### Arbeitsauftrag 1:
Wie viele Männer und Frauen hatten laut dem Text über die Erwerbstätigkeit in Deutschland im Jahr 2010 einen Job?
### Arbeitsauftrag 2:
Führen Sie den Text über die Erwerbstätigkeit in Deutschland im Anschluss an seinen letzten Satz fort.

### Lesetext:
▶

Deutschland ist ja wieder wer. Hier arbeiten alle: Kranke, Behinderte, Mütter, Kinder, ja, sogar unsere Alten schuften bis zum Umfallen (was sehr schonend für die Rentenkassen ist) während die kommunistischen Chinesen mit sechzig in den Ruhestand gehen. Noch niemals haben sie so viele Menschen wie zuvor so sehr abgerackert – sagt die Zeit:
Während sich in vielen Ländern Europas Krisensymptome mehren, sorgt der Aufschwung in Deutschland weiter für Rekordzahlen. Insgesamt hatten 2010 insgesamt 40,37 Millionen Männer und Frauen einen Job – 197.000 oder 0,5 Prozent mehr als 2009, teilte das Statistische Bundesamt mit. Gleichzeitig sank die Zahl der Erwerbslosen im Jahresdurchschnitt um 297.000 Personen auf 2,93 Millionen – ein Rückgang um 9,2 Prozent.

◀

### Erfasste Angaben:
▶

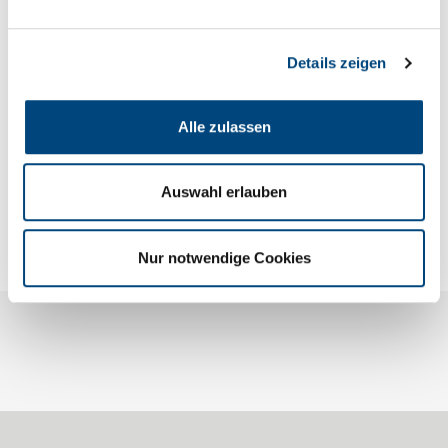
einzureichen.
Bei Rückfragen wende Dich gerne an unser
Details zeigen
Bürgerbüro
06682 96 11 15 oder 06682 96 11 16.
Alle zulassen
Zur Übersicht
Auswahl erlauben
Nur notwendige Cookies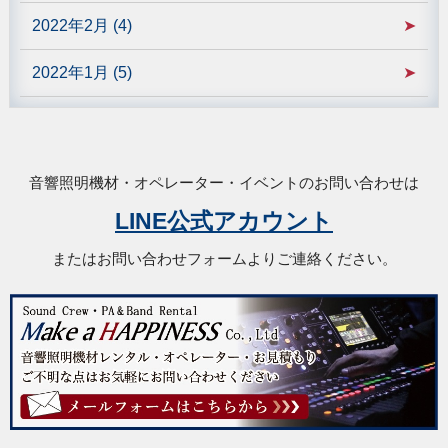
2022年2月 (4)
2022年1月 (5)
音響照明機材・オペレーター・イベントのお問い合わせは
LINE公式アカウント
またはお問い合わせフォームよりご連絡ください。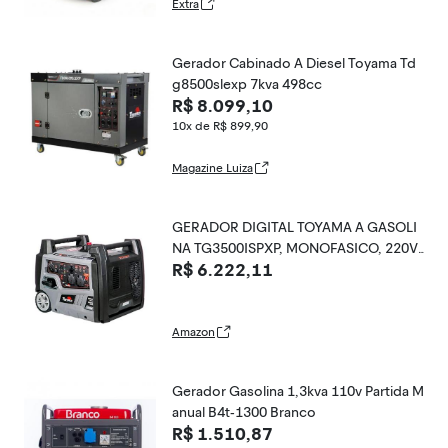
Extra
Gerador Cabinado A Diesel Toyama Td
g8500slexp 7kva 498cc
R$ 8.099,10
10x de R$ 899,90
Magazine Luiza
GERADOR DIGITAL TOYAMA A GASOLI
NA TG3500ISPXP, MONOFASICO, 220V,
R$ 6.222,11
60HZ, 3.5KW, PART. MANUAL, CABINAD
O, C/RODAS E ALCA
Amazon
Gerador Gasolina 1,3kva 110v Partida M
anual B4t-1300 Branco
R$ 1.510,87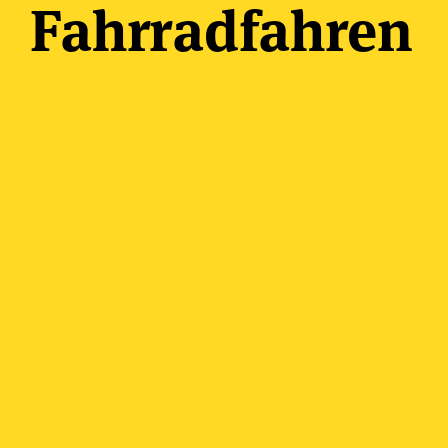
Fahrradfahren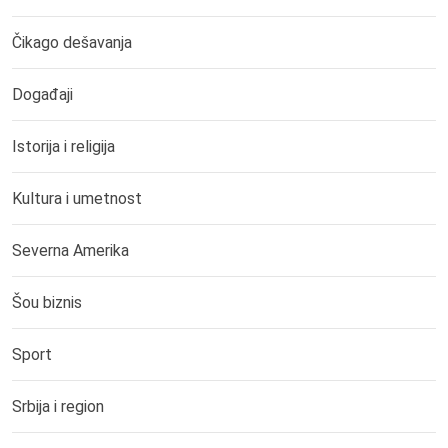
Čikago dešavanja
Događaji
Istorija i religija
Kultura i umetnost
Severna Amerika
Šou biznis
Sport
Srbija i region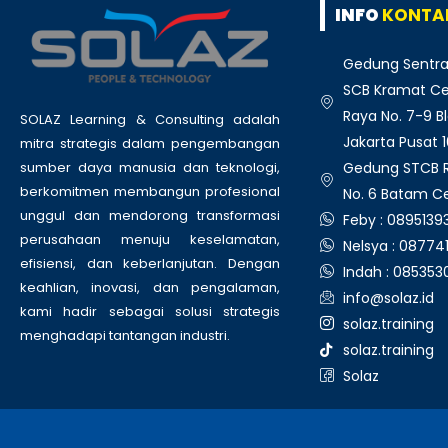
INFO
KONTA
Gedung Sentra
SCB Kramat Cen
Raya No. 7-9 Bl
SOLAZ Learning & Consulting adalah
Jakarta Pusat 
mitra strategis dalam pengembangan
Gedung STCB Ru
sumber daya manusia dan teknologi,
berkomitmen membangun profesional
No. 6 Batam C
unggul dan mendorong transformasi
Feby : 089513
perusahaan menuju keselamatan,
Nelsya : 08774
efisiensi, dan keberlanjutan. Dengan
Indah : 08535
keahlian, inovasi, dan pengalaman,
info@solaz.id
kami hadir sebagai solusi strategis
solaz.training
menghadapi tantangan industri.
solaz.training
Solaz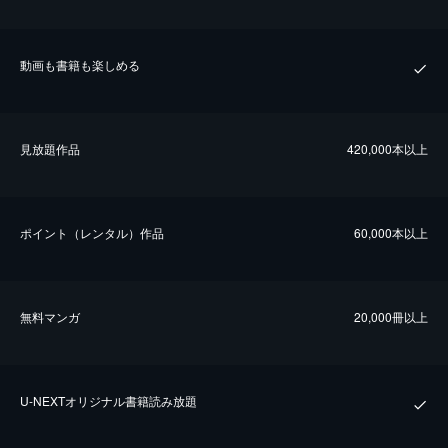
動画も書籍も楽しめる
⾒放題作品
420,000本以上
ポイント（レンタル）作品
60,000本以上
無料マンガ
20,000冊以上
U-NEXTオリジナル書籍読み放題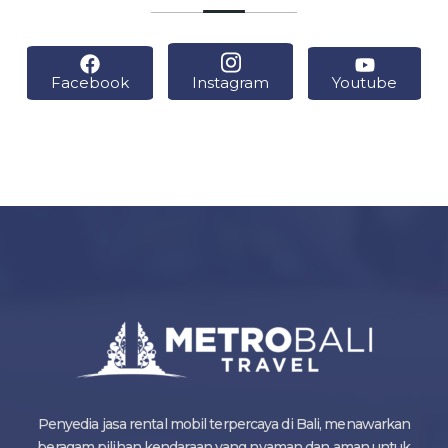
Facebook
Instagram
Youtube
Penyedia jasa rental mobil terpercaya di Bali, menawarkan
beragam pilihan kendaraan yang nyaman dan aman untuk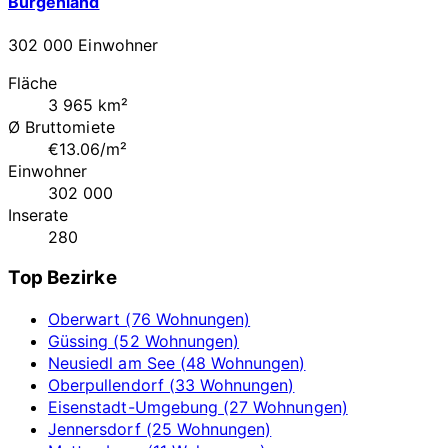
Burgenland
302 000 Einwohner
Fläche
3 965 km²
Ø Bruttomiete
€13.06/m²
Einwohner
302 000
Inserate
280
Top Bezirke
Oberwart (76 Wohnungen)
Güssing (52 Wohnungen)
Neusiedl am See (48 Wohnungen)
Oberpullendorf (33 Wohnungen)
Eisenstadt-Umgebung (27 Wohnungen)
Jennersdorf (25 Wohnungen)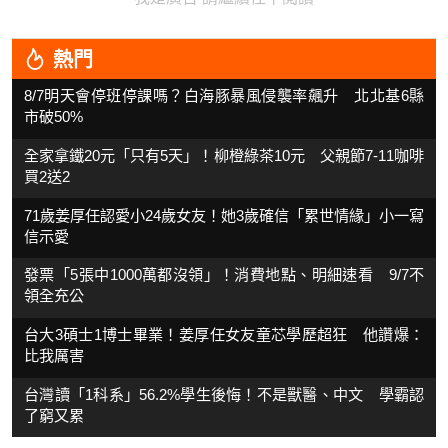
熱門
8/7明天會停班停課嗎？白海豚暴風侵襲率飆升 北北基6縣
市破50%
全家拿鐵20元「只有5天」！柳橙綠茶10元 父親節7-11咖啡
買2送2
71歲姜厚任認愛小24歲女友！她3歲確信「累世情緣」小一寫
信示愛
發票「5張中1000萬都沒領」！消費地點、明細速看 9/7不
領全充公
台大3碩士1博士畢業！姜厚任女友童芯學歷超狂 他讚爆：
比我厲害
台灣讀「1科系」56.2%學生後悔！不是獸醫、中文 學霸認
了窮又累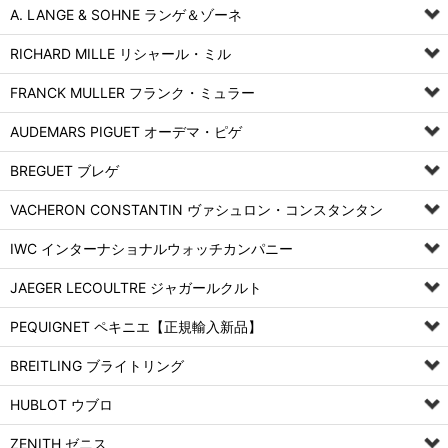
A. LANGE & SOHNE ランゲ＆ゾーネ
RICHARD MILLE リシャール・ミル
FRANCK MULLER フランク・ミュラー
AUDEMARS PIGUET オーデマ・ピゲ
BREGUET ブレゲ
VACHERON CONSTANTIN ヴァシュロン・コンスタンタン
IWC インターナショナルウォッチカンパニー
JAEGER LECOULTRE ジャガールクルト
PEQUIGNET ペキニエ【正規輸入新品】
BREITLING ブライトリング
HUBLOT ウブロ
ZENITH ゼニス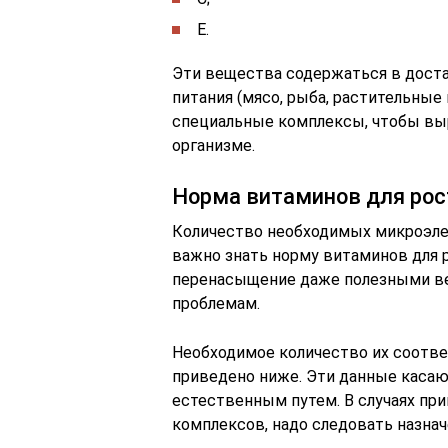
Е.
Эти вещества содержаться в дост
питания (мясо, рыба, растительные
специальные комплексы, чтобы вы
организме.
Норма витаминов для рост
Количество необходимых микроэле
важно знать норму витаминов для 
перенасыщение даже полезными в
проблемам.
Необходимое количество их соотв
приведено ниже. Эти данные каса
естественным путем. В случаях п
комплексов, надо следовать назнач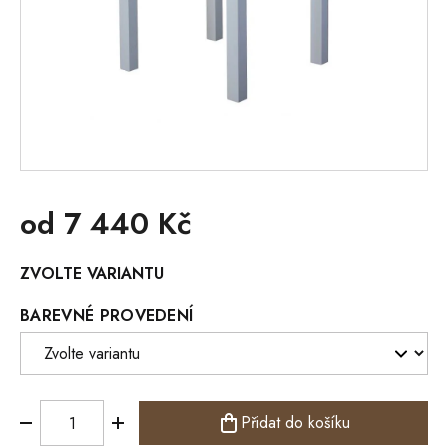
od
7 440 Kč
Měrná
ZVOLTE VARIANTU
cena:
BAREVNÉ PROVEDENÍ
Přidat do košíku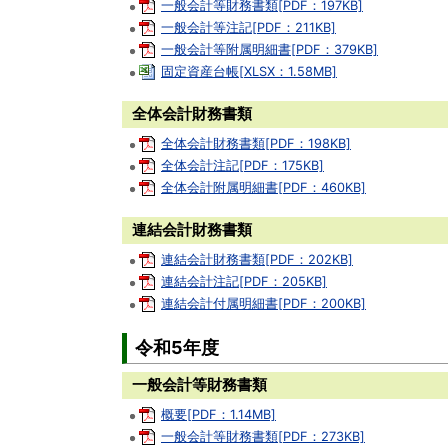
一般会計等財務書類[PDF：197KB]
一般会計等注記[PDF：211KB]
一般会計等附属明細書[PDF：379KB]
固定資産台帳[XLSX：1.58MB]
全体会計財務書類
全体会計財務書類[PDF：198KB]
全体会計注記[PDF：175KB]
全体会計附属明細書[PDF：460KB]
連結会計財務書類
連結会計財務書類[PDF：202KB]
連結会計注記[PDF：205KB]
連結会計付属明細書[PDF：200KB]
令和5年度
一般会計等財務書類
概要[PDF：1.14MB]
一般会計等財務書類[PDF：273KB]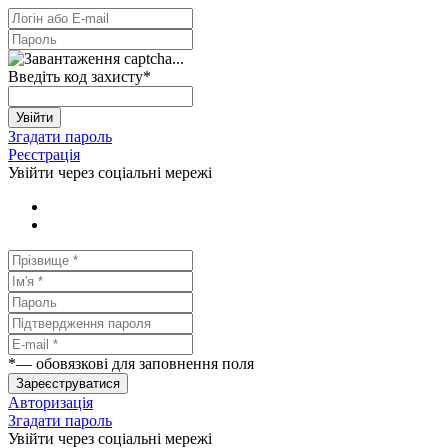
Введіть код захисту
*
Увійти
Згадати пароль
Реєстрація
Увійти через соціальні мережі
*
— обовязкові для заповнення поля
Зареєструватися
Авторизація
Згадати пароль
Увійти через соціальні мережі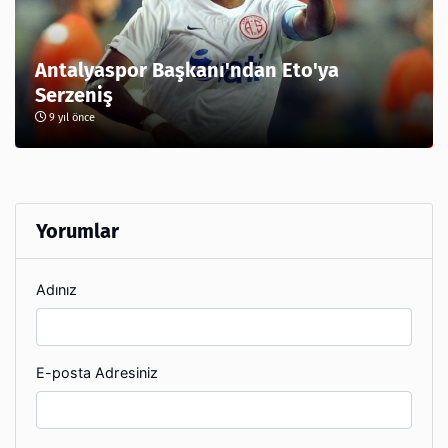
Antalyaspor Başkanı'ndan Eto'ya
Serzeniş
9 yıl önce
Yorumlar
Adınız
E-posta Adresiniz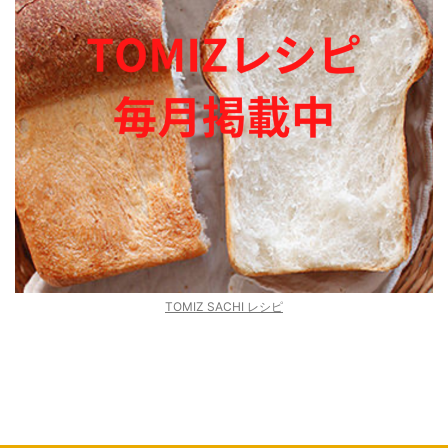
TOMIZ SACHI レシピ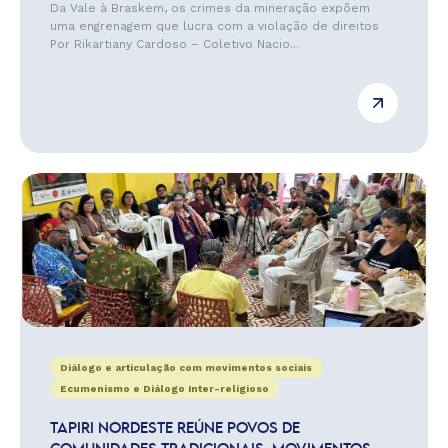
Da Vale à Braskem, os crimes da mineração expõem
uma engrenagem que lucra com a violação de direitos
Por Rikartiany Cardoso – Coletivo Nacio...
Diálogo e articulação com movimentos sociais
Ecumenismo e Diálogo Inter-religioso
TAPIRI NORDESTE REÚNE POVOS DE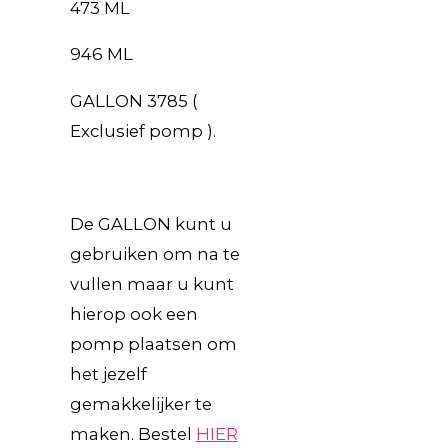
473 ML
946 ML
GALLON 3785 (
Exclusief pomp ).
De GALLON kunt u
gebruiken om na te
vullen maar u kunt
hierop ook een
pomp plaatsen om
het jezelf
gemakkelijker te
maken. Bestel
HIER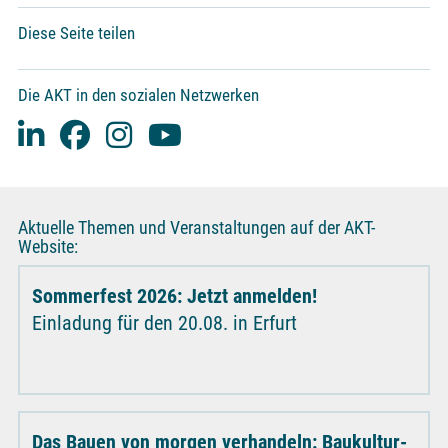
Diese Seite teilen
Die AKT in den sozialen Netzwerken
Aktuelle Themen und Veranstaltungen auf der AKT-
Website:
Sommerfest 2026: Jetzt anmelden!
Einladung für den 20.08. in Erfurt
Das Bauen von morgen verhandeln: Baukultur-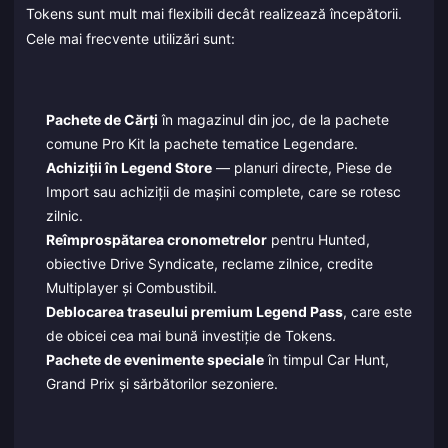
Tokens sunt mult mai flexibili decât realizează începătorii.
Cele mai frecvente utilizări sunt:
Pachete de Cărți
în magazinul din joc, de la pachete
comune Pro Kit la pachete tematice Legendare.
Achiziții în Legend Store
— planuri directe, Piese de
Import sau achiziții de mașini complete, care se rotesc
zilnic.
Reîmprospătarea cronometrelor
pentru Hunted,
obiective Drive Syndicate, reclame zilnice, credite
Multiplayer și Combustibil.
Deblocarea traseului premium Legend Pass
, care este
de obicei cea mai bună investiție de Tokens.
Pachete de evenimente speciale
în timpul Car Hunt,
Grand Prix și sărbătorilor sezoniere.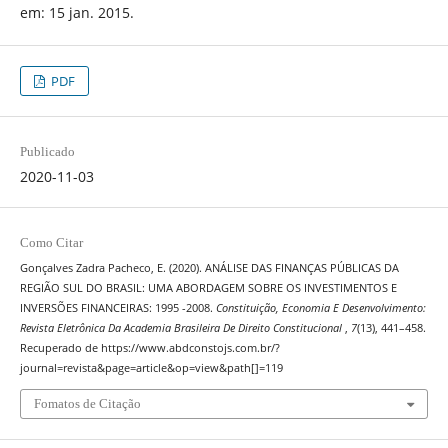
em: 15 jan. 2015.
PDF
Publicado
2020-11-03
Como Citar
Gonçalves Zadra Pacheco, E. (2020). ANÁLISE DAS FINANÇAS PÚBLICAS DA
REGIÃO SUL DO BRASIL: UMA ABORDAGEM SOBRE OS INVESTIMENTOS E
INVERSÕES FINANCEIRAS: 1995 -2008.
Constituição, Economia E Desenvolvimento:
Revista Eletrônica Da Academia Brasileira De Direito Constitucional
,
7
(13), 441–458.
Recuperado de https://www.abdconstojs.com.br/?
journal=revista&page=article&op=view&path[]=119
Fomatos de Citação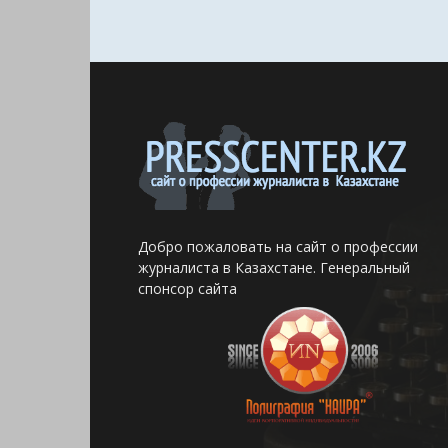
Добро пожаловать на сайт о профессии
журналиста в Казахстане. Генеральный
спонсор сайта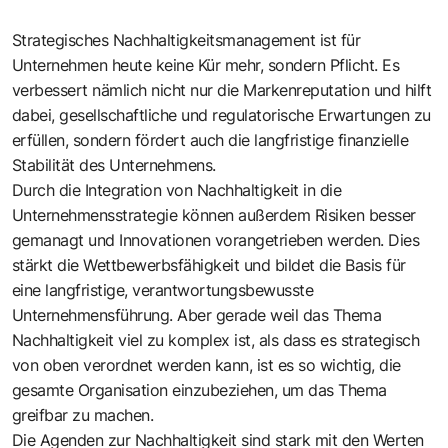
Strategisches Nachhaltigkeitsmanagement ist für
Unternehmen heute keine Kür mehr, sondern Pflicht. Es
verbessert nämlich nicht nur die Markenreputation und hilft
dabei, gesellschaftliche und regulatorische Erwartungen zu
erfüllen, sondern fördert auch die langfristige finanzielle
Stabilität des Unternehmens.
Durch die Integration von Nachhaltigkeit in die
Unternehmensstrategie können außerdem Risiken besser
gemanagt und Innovationen vorangetrieben werden. Dies
stärkt die Wettbewerbsfähigkeit und bildet die Basis für
eine langfristige, verantwortungsbewusste
Unternehmensführung. Aber gerade weil das Thema
Nachhaltigkeit viel zu komplex ist, als dass es strategisch
von oben verordnet werden kann, ist es so wichtig, die
gesamte Organisation einzubeziehen, um das Thema
greifbar zu machen.
Die Agenden zur Nachhaltigkeit sind stark mit den Werten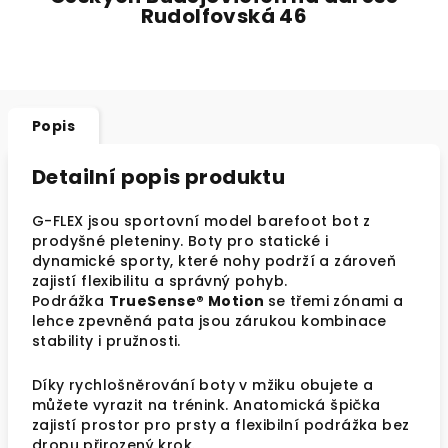
Rudolfovská 46
Popis
Detailní popis produktu
G-FLEX jsou sportovní model barefoot bot z
prodyšné pleteniny. Boty pro statické i
dynamické sporty, které nohy podrží a zároveň
zajistí flexibilitu a správný pohyb.
Podrážka
TrueSense® Motion
se třemi zónami a
lehce zpevněná pata jsou zárukou kombinace
stability i pružnosti.
Díky rychlošněrování boty v mžiku obujete a
můžete vyrazit na trénink. Anatomická špička
zajistí prostor pro prsty a flexibilní podrážka bez
dropu přirozený krok.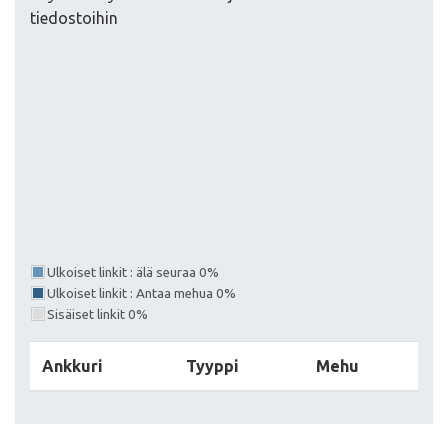
tiedostoihin
Ulkoiset linkit : älä seuraa 0%
Ulkoiset linkit : Antaa mehua 0%
Sisäiset linkit 0%
Ankkuri
Tyyppi
Mehu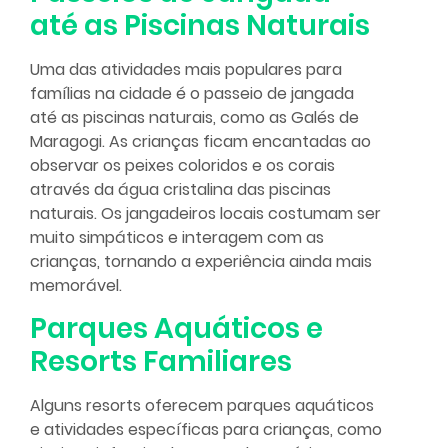
até as Piscinas Naturais
Uma das atividades mais populares para
famílias na cidade é o passeio de jangada
até as piscinas naturais, como as Galés de
Maragogi. As crianças ficam encantadas ao
observar os peixes coloridos e os corais
através da água cristalina das piscinas
naturais. Os jangadeiros locais costumam ser
muito simpáticos e interagem com as
crianças, tornando a experiência ainda mais
memorável.
Parques Aquáticos e
Resorts Familiares
Alguns resorts oferecem parques aquáticos
e atividades específicas para crianças, como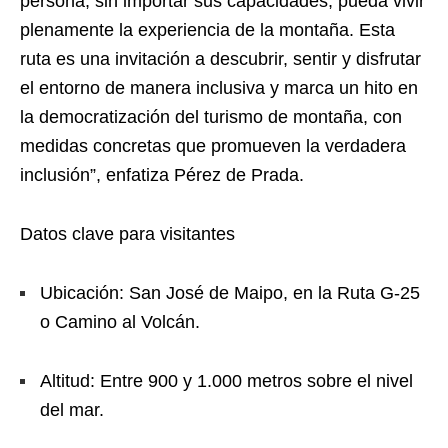
persona, sin importar sus capacidades, pueda vivir
plenamente la experiencia de la montaña. Esta
ruta es una invitación a descubrir, sentir y disfrutar
el entorno de manera inclusiva y marca un hito en
la democratización del turismo de montaña, con
medidas concretas que promueven la verdadera
inclusión”, enfatiza Pérez de Prada.
Datos clave para visitantes
Ubicación: San José de Maipo, en la Ruta G-25
o Camino al Volcán.
Altitud: Entre 900 y 1.000 metros sobre el nivel
del mar.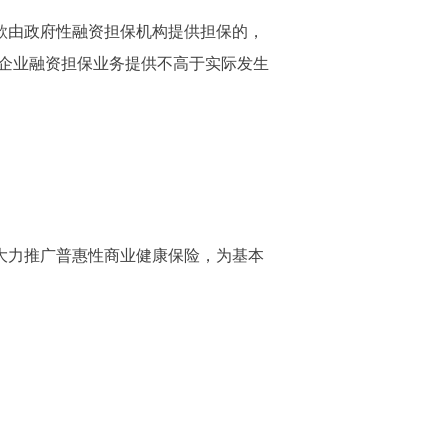
款由政府性融资担保机构提供担保的，
微企业融资担保业务提供不高于实际发生
大力推广普惠性商业健康保险，为基本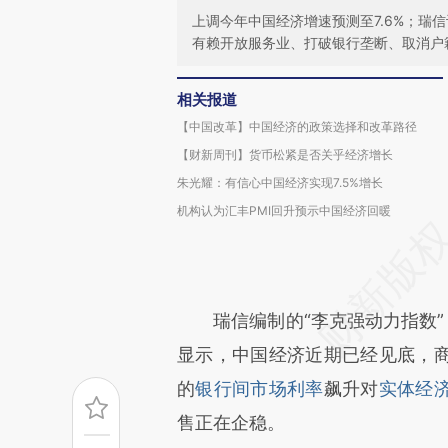
上调今年中国经济增速预测至7.6%；瑞
有赖开放服务业、打破银行垄断、取消户
相关报道
【中国改革】中国经济的政策选择和改革路径
【财新周刊】货币松紧是否关乎经济增长
朱光耀：有信心中国经济实现7.5%增长
机构认为汇丰PMI回升预示中国经济回暖
瑞信编制的“李克强动力指数”（Credit 
显示，中国经济近期已经见底，
的
银行间市场利率
飙升对
实体经
售正在企稳。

◀

### Schriftliche Antwort 1:
Im Jahr 2010 hatten 40,37 Millionen Männer und Frauen einen Job.

### Schriftliche Antwort 2:
Das ist eine Meldung, wie man sie in den Chefetagen von Politik und Wirtschaft (na, ist ja mitlerweile eigentlich dasselbe, bei dem dauernden Wechsel hin- und her) total gerne hört. Dumm ist nur, das zeitgleich der Bertelsmannkonzern – ansonsten ja nicht gerade der Anwalt des kleinen Mannes – eine Studie veröffentlicht, die die Schattenseiten der Arbeitswut laut FAZ deutlich aufzeigt:
Da gibt es auch interessante Details:
Die größten Defizite habe Deutschland beim Zugang zu Bildung und Arbeit sowie der Vermeidung von Armut. Es könne nicht dem Gerechtigkeitsanspruch einer der reichsten Industrienationen genügen, dass jedes neunte Kind in armen Verhältnissen aufwachse, Bildungschancen stark von sozialer Herkunft abhingen und viele Menschen, insbesondere Geringqualifizierte, dauerhaft vom Arbeitsmarkt ausgeschlossen seien, heißt es in der Studie. Zum Vergleich: In Dänemark seien weniger als 3 Prozent der Kinder arm.
Konkret heißt das:
In Deutschland sind danach 9,3 Prozent der Menschen arm, 1995 waren es nur 7,1 Prozent.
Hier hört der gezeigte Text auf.